*** Information given Section Begins ***
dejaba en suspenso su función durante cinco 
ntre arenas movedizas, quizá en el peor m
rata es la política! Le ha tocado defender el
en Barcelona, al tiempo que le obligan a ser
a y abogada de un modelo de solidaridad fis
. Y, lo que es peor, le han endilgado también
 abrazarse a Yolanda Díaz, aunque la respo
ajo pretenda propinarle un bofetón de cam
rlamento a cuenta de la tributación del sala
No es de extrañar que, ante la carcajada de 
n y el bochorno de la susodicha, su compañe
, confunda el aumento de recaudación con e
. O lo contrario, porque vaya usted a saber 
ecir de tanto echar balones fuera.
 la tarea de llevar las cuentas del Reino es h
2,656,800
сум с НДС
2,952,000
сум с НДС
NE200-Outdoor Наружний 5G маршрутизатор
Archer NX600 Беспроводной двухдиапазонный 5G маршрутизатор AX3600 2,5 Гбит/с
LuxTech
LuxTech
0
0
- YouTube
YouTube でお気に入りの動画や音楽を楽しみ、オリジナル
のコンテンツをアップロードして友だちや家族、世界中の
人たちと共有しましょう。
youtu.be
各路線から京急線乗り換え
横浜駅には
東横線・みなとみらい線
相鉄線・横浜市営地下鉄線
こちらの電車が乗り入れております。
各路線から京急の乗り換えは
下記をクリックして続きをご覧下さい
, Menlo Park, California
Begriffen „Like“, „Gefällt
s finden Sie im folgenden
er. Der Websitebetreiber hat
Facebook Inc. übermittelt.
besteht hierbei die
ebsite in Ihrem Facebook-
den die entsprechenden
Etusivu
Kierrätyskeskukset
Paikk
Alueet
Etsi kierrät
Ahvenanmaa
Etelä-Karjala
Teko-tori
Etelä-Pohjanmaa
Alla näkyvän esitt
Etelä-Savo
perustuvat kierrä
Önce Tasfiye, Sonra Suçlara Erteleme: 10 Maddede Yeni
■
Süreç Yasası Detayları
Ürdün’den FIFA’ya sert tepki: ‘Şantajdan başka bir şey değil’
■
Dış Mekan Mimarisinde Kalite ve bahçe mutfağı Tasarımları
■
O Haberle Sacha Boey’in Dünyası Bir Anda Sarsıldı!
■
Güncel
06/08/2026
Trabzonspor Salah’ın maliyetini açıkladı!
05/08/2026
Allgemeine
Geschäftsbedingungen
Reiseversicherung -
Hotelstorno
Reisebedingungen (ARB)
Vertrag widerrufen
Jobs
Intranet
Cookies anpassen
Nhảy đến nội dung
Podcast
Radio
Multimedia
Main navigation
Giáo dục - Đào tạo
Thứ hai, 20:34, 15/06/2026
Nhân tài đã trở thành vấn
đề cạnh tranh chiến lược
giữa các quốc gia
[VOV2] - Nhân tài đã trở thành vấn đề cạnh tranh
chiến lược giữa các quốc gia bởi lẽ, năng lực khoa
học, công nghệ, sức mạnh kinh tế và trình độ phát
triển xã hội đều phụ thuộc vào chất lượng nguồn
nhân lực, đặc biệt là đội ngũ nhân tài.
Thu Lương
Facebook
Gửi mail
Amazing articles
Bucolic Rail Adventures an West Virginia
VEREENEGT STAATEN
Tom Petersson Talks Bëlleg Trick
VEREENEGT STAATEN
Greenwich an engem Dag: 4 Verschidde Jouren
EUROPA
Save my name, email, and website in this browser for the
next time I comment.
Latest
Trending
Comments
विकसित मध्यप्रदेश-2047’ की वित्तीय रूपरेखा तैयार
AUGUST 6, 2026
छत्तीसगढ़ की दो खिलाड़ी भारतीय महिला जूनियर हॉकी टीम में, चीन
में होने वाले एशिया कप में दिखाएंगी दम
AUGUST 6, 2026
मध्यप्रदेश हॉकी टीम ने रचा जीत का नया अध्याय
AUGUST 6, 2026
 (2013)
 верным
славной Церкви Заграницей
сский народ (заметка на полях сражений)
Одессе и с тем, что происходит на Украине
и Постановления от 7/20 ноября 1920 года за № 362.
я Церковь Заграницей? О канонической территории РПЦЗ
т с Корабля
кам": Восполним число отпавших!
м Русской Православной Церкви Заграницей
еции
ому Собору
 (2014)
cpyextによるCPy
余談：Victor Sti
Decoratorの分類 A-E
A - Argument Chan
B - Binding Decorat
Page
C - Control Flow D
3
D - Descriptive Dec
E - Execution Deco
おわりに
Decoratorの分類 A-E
*** Information given Section Ends ***
#### What is required
Scan the entries above for the word "lược", then copy every line in which it occurs.

#### Answer to the problem
đề cạnh tranh chiến lược
chiến lược giữa các quốc gia bởi lẽ, năng lực khoa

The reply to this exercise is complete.